I know some readers might ask: Although this solution is efficient, it alters the original structure of the input linked list. Can this flaw be avoided?
Actually, this issue can be easily resolved. The key is to get the positions of the pointers p and q:
Thus, you can restore the original order of the linked list by adding a piece of code before the function returns:
p.next = reverse(q);Due to space constraints, I won’t elaborate further here. Readers can try it themselves.
3. Final Summary
First, finding a palindrome involves expanding from the center to both ends, while checking for a palindrome involves shrinking from both ends to the center.
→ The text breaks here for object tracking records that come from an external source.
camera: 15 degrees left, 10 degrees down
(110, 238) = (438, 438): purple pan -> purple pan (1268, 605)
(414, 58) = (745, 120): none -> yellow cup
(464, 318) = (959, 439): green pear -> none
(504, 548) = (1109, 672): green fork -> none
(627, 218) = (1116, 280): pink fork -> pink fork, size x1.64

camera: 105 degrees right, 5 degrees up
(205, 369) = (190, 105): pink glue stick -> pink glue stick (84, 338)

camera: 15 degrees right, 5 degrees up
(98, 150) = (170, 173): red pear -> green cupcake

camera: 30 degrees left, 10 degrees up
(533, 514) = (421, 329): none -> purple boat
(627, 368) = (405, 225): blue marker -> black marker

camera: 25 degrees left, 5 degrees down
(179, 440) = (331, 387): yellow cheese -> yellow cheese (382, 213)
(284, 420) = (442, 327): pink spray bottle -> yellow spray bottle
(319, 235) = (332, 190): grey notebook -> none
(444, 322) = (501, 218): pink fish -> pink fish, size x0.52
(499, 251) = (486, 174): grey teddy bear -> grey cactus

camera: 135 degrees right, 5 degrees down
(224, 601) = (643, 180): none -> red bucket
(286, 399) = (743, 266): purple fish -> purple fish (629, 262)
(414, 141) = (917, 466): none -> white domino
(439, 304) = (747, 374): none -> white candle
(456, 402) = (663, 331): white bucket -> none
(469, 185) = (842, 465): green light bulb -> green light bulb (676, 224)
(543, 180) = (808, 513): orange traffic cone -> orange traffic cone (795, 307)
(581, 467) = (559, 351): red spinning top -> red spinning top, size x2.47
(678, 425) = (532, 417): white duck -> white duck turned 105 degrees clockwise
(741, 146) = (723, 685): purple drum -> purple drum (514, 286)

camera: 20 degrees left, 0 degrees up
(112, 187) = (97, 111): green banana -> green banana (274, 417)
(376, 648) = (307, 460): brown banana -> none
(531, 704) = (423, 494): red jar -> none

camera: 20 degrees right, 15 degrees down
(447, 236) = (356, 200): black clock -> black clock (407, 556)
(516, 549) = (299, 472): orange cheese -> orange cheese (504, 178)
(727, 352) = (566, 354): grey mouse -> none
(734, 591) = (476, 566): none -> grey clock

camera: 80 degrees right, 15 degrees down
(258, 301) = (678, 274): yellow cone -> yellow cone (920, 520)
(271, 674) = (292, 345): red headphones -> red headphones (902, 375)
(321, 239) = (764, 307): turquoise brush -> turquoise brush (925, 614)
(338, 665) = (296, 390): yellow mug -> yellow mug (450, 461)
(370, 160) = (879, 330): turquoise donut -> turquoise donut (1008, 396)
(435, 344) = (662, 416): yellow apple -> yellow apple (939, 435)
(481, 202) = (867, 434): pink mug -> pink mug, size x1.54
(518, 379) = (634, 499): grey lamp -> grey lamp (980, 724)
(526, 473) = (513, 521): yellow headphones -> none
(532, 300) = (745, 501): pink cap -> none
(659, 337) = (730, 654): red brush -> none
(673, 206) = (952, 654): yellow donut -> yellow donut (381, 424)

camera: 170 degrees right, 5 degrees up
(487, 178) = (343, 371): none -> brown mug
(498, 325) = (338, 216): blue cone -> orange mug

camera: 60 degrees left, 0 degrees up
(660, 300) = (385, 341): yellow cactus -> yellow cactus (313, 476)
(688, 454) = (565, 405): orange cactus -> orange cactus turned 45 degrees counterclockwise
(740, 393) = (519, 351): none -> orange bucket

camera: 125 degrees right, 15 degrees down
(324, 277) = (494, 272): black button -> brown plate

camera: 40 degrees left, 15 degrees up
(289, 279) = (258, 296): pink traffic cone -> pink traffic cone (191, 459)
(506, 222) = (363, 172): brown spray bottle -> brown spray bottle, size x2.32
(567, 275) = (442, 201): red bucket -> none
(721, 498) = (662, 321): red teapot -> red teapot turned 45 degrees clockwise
For a singly linked list, direct reverse traversal is not possible, but you can create a new reversed linked list, utilize post-order traversal of the list, or use a stack structure to process the list in reverse.
Specifically for checking palindrome linked lists, due to the unique nature of palindromes, it's possible to only partially reverse the list, thereby reducing the space complexity to O(1).